Researchers from Uppsala University have studied beta cells of type-2 diabetic donors, and find that a mislocalized calcium channel contributes to the failed insulin secretion associated with the disease.

After a meal, the blood sugar rises. To counteract this and to make the sugar available to the body, specialized cells in the pancreas get activated to secrete insulin. In people with diabetes this mechanism fails, which leads to elevated blood sugar and a host of other diabetes related complications.

The cellular signal for insulin secretion is an influx of calcium, which triggers the release of small hormone-containing storage vesicles. Recent work from Sebastian Barg's lab at Uppsala University, in collaboration with researchers from Padua, Oxford, and the NIH, now indicates that a tiny change in the cells' architecture is at the heart of the secretion defect.

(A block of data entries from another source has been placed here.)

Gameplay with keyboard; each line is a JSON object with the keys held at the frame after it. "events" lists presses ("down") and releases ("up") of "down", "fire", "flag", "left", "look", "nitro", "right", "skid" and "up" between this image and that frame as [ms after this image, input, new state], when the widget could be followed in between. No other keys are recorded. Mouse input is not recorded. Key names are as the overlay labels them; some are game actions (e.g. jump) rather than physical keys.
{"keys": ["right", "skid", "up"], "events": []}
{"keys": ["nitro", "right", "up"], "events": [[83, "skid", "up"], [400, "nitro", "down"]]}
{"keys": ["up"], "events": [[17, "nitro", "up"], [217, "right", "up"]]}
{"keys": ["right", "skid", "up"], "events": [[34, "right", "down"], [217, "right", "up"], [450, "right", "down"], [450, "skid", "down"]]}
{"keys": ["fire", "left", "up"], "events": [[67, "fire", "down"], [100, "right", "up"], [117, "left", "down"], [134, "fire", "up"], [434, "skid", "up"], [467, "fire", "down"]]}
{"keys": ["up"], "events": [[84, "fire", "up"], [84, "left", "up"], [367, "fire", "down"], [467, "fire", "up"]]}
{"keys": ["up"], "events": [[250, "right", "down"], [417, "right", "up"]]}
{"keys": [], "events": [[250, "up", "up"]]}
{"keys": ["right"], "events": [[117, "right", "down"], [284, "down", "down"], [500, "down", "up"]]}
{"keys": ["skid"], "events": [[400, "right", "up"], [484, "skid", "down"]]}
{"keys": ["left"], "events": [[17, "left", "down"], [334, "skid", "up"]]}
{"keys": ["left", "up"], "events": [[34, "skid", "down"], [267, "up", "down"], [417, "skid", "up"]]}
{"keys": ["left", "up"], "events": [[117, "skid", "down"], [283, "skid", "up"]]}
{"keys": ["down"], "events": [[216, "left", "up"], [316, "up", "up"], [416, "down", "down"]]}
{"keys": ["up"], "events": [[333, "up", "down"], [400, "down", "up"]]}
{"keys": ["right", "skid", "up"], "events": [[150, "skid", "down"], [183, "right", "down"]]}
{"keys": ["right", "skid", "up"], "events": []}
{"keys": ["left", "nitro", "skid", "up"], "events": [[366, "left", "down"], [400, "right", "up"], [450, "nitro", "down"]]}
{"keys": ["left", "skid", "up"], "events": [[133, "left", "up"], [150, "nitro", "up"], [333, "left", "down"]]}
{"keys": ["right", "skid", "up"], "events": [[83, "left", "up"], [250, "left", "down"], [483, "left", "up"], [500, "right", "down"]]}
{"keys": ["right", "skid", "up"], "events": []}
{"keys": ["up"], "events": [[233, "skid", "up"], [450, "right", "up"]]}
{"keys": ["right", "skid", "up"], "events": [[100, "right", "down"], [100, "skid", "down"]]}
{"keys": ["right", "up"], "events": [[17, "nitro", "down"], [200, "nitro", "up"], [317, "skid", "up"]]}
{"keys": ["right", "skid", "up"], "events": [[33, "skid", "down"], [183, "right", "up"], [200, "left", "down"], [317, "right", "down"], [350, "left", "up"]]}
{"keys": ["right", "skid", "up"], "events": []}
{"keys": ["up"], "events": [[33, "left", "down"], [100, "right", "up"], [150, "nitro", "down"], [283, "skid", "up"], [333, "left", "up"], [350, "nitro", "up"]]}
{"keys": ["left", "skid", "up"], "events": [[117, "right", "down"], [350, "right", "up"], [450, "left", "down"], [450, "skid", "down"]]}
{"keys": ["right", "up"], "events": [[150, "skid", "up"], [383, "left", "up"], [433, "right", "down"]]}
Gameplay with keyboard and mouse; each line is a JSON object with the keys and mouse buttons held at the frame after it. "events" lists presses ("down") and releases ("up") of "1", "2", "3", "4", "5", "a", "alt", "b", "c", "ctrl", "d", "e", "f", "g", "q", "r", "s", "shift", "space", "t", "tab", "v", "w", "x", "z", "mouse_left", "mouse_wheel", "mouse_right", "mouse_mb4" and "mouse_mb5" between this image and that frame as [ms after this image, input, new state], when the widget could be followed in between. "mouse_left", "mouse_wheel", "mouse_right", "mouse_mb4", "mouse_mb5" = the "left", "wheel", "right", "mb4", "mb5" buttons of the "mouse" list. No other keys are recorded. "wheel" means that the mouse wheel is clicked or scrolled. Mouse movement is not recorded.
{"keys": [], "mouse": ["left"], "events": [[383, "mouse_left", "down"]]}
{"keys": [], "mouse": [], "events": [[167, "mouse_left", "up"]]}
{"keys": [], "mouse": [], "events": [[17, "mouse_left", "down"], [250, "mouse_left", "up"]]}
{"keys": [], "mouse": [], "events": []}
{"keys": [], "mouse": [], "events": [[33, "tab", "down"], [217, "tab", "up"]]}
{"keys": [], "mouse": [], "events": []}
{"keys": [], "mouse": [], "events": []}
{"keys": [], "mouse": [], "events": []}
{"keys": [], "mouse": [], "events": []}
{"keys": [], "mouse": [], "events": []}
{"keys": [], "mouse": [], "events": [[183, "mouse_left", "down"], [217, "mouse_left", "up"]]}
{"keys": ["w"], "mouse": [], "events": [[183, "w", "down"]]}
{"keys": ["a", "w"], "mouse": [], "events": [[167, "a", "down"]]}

Using high resolution microscopy, the group found that calcium normally enters right next to the storage vesicle to trigger insulin release. In type-2 diabetes, the channel proteins that allow calcium the entry are instead located too far away from the insulin vesicles, which causes secretion to fail. The findings offer a first glimpse at the intricate relationship between the insulin secretion machinery and calcium channels, and suggests that drugs aimed at their interaction could be developed to treat diabetes.

Article: Ca2+ channel clustering with insulin-containing granules is disturbed in type 2 diabetes, Sebastian Barg et al., JCI, doi: 10.1172/JCI88491, published 8 May 2017.